(Dataset entries)

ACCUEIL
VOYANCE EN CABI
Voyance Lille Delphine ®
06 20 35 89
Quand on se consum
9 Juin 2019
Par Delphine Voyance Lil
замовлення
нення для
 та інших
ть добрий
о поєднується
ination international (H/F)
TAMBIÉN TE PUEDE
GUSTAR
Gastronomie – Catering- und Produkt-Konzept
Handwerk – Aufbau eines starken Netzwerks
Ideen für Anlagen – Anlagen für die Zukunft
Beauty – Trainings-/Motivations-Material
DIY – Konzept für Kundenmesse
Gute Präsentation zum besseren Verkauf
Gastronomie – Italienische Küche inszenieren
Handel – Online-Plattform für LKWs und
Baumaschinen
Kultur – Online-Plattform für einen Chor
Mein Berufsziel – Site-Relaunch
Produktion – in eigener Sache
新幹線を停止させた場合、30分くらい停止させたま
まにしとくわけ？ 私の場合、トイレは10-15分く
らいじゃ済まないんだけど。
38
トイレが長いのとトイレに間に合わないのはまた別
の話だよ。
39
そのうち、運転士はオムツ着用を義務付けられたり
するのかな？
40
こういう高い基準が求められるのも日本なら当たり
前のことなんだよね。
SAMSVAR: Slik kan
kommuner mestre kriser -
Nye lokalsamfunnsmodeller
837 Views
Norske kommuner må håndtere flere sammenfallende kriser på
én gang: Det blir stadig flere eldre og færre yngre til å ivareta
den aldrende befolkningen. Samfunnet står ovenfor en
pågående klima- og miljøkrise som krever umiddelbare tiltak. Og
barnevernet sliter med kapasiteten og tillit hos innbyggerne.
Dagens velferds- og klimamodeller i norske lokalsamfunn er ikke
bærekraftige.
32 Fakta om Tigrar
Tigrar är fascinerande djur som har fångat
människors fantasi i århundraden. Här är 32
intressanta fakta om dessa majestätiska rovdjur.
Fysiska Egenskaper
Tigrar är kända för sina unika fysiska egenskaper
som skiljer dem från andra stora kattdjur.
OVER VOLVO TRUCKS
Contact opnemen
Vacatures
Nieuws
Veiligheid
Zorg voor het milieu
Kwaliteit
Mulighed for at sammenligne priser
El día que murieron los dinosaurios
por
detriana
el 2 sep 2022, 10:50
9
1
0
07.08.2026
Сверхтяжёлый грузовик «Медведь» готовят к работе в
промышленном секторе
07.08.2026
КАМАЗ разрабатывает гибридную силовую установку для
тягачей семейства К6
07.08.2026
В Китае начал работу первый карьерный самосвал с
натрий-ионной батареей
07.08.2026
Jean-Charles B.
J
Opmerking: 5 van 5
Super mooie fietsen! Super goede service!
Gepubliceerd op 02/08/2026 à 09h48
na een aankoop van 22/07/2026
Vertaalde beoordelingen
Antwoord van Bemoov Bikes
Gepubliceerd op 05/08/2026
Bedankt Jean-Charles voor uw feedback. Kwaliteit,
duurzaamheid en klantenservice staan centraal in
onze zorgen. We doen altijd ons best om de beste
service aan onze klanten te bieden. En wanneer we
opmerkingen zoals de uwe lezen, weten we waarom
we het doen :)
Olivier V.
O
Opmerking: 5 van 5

* [What you have to do]
All of the data above should be transcribed exactly.

* [Exercise response]
ACCUEIL
VOYANCE EN CABI
Voyance Lille Delphine ®
06 20 35 89
Quand on se consum
9 Juin 2019
Par Delphine Voyance Lil
замовлення
нення для
 та інших
ть добрий
о поєднується
ination international (H/F)
TAMBIÉN TE PUEDE
GUSTAR
Gastronomie – Catering- und Produkt-Konzept
Handwerk – Aufbau eines starken Netzwerks
Ideen für Anlagen – Anlagen für die Zukunft
Beauty – Trainings-/Motivations-Material
DIY – Konzept für Kundenmesse
Gute Präsentation zum besseren Verkauf
Gastronomie – Italienische Küche inszenieren
Handel – Online-Plattform für LKWs und
Baumaschinen
Kultur – Online-Plattform für einen Chor
Mein Berufsziel – Site-Relaunch
Produktion – in eigener Sache
新幹線を停止させた場合、30分くらい停止させたま
まにしとくわけ？ 私の場合、トイレは10-15分く
らいじゃ済まないんだけど。
38
トイレが長いのとトイレに間に合わないのはまた別
の話だよ。
39
そのうち、運転士はオムツ着用を義務付けられたり
するのかな？
40
こういう高い基準が求められるのも日本なら当たり
前のことなんだよね。
SAMSVAR: Slik kan
kommuner mestre kriser -
Nye lokalsamfunnsmodeller
837 Views
Norske kommuner må håndtere flere sammenfallende kriser på
én gang: Det blir stadig flere eldre og færre yngre til å ivareta
den aldrende befolkningen. Samfunnet står ovenfor en
pågående klima- og miljøkrise som krever umiddelbare tiltak. Og
barnevernet sliter med kapasiteten og tillit hos innbyggerne.
Dagens velferds- og klimamodeller i norske lokalsamfunn er ikke
bærekraftige.
32 Fakta om Tigrar
Tigrar är fascinerande djur som har fångat
människors fantasi i århundraden. Här är 32
intressanta fakta om dessa majestätiska rovdjur.
Fysiska Egenskaper
Tigrar är kända för sina unika fysiska egenskaper
som skiljer dem från andra stora kattdjur.
OVER VOLVO TRUCKS
Contact opnemen
Vacatures
Nieuws
Veiligheid
Zorg voor het milieu
Kwaliteit
Mulighed for at sammenligne priser
El día que murieron los dinosaurios
por
detriana
el 2 sep 2022, 10:50
9
1
0
07.08.2026
Сверхтяжёлый грузовик «Медведь» готовят к работе в
промышленном секторе
07.08.2026
КАМАЗ разрабатывает гибридную силовую установку для
тягачей семейства К6
07.08.2026
В Китае начал работу первый карьерный самосвал с
натрий-ионной батареей
07.08.2026
Jean-Charles B.
J
Opmerking: 5 van 5
Super mooie fietsen! Super goede service!
Gepubliceerd op 02/08/2026 à 09h48
na een aankoop van 22/07/2026
Vertaalde beoordelingen
Antwoord van Bemoov Bikes
Gepubliceerd op 05/08/2026
Bedankt Jean-Charles voor uw feedback. Kwaliteit,
duurzaamheid en klantenservice staan centraal in
onze zorgen. We doen altijd ons best om de beste
service aan onze klanten te bieden. En wanneer we
opmerkingen zoals de uwe lezen, weten we waarom
we het doen :)
Olivier V.
O
Opmerking: 5 van 5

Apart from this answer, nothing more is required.